If the Software is, or Relativity believes the Software is likely to be, the subject of an IP Claim, Relativity may, at its option and expense: (i) obtain for Customer a license to continue using the Software; (ii) modify the Software, without materially affecting the functionality; (iii) obtain for Customer a license to use other software which is marketed to compete with the Software; or (iv) terminate the applicable Order and refund a pro-rated portion of any fees prepaid by Customer for access to and use of the relevant Software or any related Services, with the pro-rated period commencing on the date Customer discontinued use of the Software due to the IP Claim.
This Section 8 contains the only liability and obligations of Relativity, and the only remedies of Customer, for IP Claims.

= = = = =

* LIST OF TASKS
a. According to the IP Claim clause, which section holds Relativity's only liability and obligations for IP Claims?
b. Copy the IP Claim clause word for word from "If the Software" to "the IP Claim.".
c. Write the next part of the IP Claim clause, picking up after its last sentence.
The rows that come next have no connection to the IP Claim clause.

* DATA PROVIDED

= = = = =

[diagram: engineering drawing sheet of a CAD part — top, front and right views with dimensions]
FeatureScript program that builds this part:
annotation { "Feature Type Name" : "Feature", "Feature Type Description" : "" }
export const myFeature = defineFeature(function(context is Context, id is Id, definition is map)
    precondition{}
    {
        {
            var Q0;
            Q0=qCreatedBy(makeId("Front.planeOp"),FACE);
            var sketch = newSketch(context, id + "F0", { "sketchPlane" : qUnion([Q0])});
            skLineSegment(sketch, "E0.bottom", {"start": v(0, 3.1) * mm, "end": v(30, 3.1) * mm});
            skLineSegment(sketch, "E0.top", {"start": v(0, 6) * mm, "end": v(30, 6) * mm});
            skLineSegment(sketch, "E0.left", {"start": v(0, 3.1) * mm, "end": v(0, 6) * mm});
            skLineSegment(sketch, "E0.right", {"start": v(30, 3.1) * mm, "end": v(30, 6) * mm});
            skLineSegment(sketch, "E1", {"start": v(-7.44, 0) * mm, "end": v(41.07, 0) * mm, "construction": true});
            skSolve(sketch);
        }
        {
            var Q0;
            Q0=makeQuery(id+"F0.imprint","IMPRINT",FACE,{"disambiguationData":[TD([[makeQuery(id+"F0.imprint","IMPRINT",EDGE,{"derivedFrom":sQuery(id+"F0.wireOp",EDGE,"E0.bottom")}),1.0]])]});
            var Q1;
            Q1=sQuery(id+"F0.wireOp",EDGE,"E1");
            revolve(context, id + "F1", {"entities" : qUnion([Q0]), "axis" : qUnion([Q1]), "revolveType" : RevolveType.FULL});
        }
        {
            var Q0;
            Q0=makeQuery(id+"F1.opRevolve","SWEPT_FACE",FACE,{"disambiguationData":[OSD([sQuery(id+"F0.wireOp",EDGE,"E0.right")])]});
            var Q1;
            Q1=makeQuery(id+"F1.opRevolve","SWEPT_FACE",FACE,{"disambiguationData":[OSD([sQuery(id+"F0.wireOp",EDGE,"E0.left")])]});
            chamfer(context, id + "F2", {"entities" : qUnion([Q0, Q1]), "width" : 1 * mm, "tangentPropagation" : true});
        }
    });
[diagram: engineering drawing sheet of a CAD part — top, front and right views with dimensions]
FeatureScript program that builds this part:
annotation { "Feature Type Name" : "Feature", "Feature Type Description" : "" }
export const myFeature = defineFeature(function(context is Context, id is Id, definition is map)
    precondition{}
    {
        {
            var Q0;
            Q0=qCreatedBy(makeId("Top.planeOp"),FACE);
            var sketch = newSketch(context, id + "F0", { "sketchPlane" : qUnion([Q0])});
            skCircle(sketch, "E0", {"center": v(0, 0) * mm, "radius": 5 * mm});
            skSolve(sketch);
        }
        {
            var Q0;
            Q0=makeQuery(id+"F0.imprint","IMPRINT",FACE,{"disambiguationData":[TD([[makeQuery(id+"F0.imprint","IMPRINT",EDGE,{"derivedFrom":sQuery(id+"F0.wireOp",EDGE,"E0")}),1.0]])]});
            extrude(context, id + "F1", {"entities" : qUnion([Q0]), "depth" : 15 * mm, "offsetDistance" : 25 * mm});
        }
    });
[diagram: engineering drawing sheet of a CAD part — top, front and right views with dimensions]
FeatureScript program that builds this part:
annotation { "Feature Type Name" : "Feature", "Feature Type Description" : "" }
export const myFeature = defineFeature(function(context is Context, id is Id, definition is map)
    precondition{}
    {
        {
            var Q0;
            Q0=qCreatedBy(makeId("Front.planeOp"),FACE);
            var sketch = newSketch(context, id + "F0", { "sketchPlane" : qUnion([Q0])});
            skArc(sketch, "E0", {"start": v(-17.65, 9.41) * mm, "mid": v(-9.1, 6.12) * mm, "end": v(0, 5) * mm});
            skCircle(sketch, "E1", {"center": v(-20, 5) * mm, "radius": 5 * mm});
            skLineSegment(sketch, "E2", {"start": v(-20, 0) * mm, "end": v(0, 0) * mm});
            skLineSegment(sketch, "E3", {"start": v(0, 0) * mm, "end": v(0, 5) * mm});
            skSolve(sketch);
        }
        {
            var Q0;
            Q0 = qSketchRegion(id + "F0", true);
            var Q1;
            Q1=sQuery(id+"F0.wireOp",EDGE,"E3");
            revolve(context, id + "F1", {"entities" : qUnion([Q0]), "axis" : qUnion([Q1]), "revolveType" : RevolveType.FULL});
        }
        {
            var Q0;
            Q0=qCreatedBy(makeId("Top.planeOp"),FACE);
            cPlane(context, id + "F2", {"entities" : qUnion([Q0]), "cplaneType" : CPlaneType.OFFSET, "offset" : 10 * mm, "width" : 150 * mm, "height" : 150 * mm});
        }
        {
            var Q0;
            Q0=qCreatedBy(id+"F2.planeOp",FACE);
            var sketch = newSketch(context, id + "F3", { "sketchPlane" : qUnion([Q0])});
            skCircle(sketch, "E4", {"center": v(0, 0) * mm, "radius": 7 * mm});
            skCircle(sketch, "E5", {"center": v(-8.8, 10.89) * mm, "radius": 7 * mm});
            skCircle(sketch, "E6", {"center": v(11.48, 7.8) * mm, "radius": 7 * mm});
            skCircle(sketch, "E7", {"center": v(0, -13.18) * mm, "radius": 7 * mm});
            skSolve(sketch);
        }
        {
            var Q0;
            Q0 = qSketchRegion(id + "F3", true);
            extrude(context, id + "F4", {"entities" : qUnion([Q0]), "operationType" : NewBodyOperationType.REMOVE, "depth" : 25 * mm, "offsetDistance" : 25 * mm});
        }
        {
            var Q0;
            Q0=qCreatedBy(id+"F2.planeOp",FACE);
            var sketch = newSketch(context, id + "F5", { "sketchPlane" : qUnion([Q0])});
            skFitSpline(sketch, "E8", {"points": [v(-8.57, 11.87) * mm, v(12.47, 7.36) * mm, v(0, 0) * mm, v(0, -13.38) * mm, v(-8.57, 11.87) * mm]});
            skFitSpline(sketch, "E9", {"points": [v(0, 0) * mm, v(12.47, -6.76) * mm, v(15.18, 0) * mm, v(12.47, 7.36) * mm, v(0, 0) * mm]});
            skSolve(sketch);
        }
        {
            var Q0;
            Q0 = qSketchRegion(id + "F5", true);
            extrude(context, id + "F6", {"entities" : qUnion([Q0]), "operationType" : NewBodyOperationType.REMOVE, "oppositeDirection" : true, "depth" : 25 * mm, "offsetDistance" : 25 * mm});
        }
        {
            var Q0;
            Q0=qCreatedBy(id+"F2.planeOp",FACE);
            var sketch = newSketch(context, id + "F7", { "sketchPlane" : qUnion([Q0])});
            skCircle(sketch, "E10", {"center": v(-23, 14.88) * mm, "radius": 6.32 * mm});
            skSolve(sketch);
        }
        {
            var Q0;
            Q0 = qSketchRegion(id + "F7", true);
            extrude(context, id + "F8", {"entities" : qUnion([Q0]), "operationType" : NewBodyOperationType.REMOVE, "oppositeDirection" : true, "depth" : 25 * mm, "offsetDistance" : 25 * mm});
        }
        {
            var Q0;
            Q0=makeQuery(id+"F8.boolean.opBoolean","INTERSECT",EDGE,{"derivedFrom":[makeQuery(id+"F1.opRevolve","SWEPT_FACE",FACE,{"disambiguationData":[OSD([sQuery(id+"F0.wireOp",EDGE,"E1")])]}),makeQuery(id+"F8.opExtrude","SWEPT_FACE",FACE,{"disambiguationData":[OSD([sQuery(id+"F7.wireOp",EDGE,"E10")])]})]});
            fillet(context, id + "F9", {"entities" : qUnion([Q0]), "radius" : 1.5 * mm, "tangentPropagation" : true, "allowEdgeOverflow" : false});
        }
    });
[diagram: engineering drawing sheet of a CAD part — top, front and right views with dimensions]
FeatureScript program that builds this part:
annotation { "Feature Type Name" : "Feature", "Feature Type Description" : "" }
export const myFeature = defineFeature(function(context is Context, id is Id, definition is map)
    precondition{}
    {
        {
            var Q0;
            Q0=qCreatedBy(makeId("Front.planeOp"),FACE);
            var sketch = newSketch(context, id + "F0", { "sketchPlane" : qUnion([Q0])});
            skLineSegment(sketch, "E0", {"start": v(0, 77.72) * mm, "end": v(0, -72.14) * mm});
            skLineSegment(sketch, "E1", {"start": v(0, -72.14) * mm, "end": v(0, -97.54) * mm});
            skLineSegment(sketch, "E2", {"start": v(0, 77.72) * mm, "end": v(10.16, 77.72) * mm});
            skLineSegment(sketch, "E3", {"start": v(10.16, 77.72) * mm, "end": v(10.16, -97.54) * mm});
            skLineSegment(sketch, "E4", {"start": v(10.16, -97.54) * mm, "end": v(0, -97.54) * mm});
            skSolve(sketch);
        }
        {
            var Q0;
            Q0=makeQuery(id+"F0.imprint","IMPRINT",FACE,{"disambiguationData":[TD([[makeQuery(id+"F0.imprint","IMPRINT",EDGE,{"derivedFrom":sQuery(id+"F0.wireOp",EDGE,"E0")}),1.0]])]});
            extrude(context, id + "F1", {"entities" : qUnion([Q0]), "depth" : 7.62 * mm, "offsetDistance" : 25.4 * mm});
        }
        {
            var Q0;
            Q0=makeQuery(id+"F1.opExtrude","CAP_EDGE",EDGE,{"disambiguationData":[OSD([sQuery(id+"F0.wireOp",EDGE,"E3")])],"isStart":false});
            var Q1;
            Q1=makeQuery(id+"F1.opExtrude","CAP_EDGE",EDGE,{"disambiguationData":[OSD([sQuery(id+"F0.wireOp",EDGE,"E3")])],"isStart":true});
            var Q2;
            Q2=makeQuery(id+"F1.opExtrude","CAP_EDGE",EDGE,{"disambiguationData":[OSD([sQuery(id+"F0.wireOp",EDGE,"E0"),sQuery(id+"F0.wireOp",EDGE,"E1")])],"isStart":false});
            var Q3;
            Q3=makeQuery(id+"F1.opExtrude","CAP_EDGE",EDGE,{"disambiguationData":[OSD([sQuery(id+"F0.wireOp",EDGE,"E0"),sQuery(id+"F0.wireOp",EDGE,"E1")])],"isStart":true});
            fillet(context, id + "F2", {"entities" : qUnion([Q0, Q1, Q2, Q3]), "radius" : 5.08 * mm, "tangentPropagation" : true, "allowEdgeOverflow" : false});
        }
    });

= = = = =

* RESPONSES
a. Section 8

b.
If the Software is, or Relativity believes the Software is likely to be, the subject of an IP Claim, Relativity may, at its option and expense: (i) obtain for Customer a license to continue using the Software; (ii) modify the Software, without materially affecting the functionality; (iii) obtain for Customer a license to use other software which is marketed to compete with the Software; or (iv) terminate the applicable Order and refund a pro-rated portion of any fees prepaid by Customer for access to and use of the relevant Software or any related Services, with the pro-rated period commencing on the date Customer discontinued use of the Software due to the IP Claim.

c.
If a party receives notice of a Claim for which it is indemnified, it will forward the notice to the other party within 15 days (provided that any failure to notify will relieve the indemnifying party of its indemnification obligations only to the extent that such failure actually prejudices its defense of the Claim). The indemnifying party will: (a) promptly assume sole control of the defense of the Claim and will employ counsel of its choice to handle and defend the Claim; and (b) not settle any Claim without the prior written consent of the indemnified party (which will not be unreasonably withheld, delayed or conditioned), unless such settlement is solely for money damages, includes an unconditional release of the indemnified party from all liability for claims that are the subject matter of the Claim, and does not impose any obligations upon, or prejudice the rights of, the indemnified party. The indemnified party will: (i) provide cooperation and assistance to the indemnifying party, at the indemnifying party’s expense; and (ii) not settle or compromise the Claim or make any admission or substantive response relating to the Claim that materially prejudices the indemnifying party’s ability to defend the Claim, so long as the indemnifying party is defending or seeking to settle or compromise the Claim through qualified counsel. Subject to the foregoing, except in the case of an IP Claim, the indemnified party may participate in and observe the proceedings, at its own expense, with counsel of its own choosing.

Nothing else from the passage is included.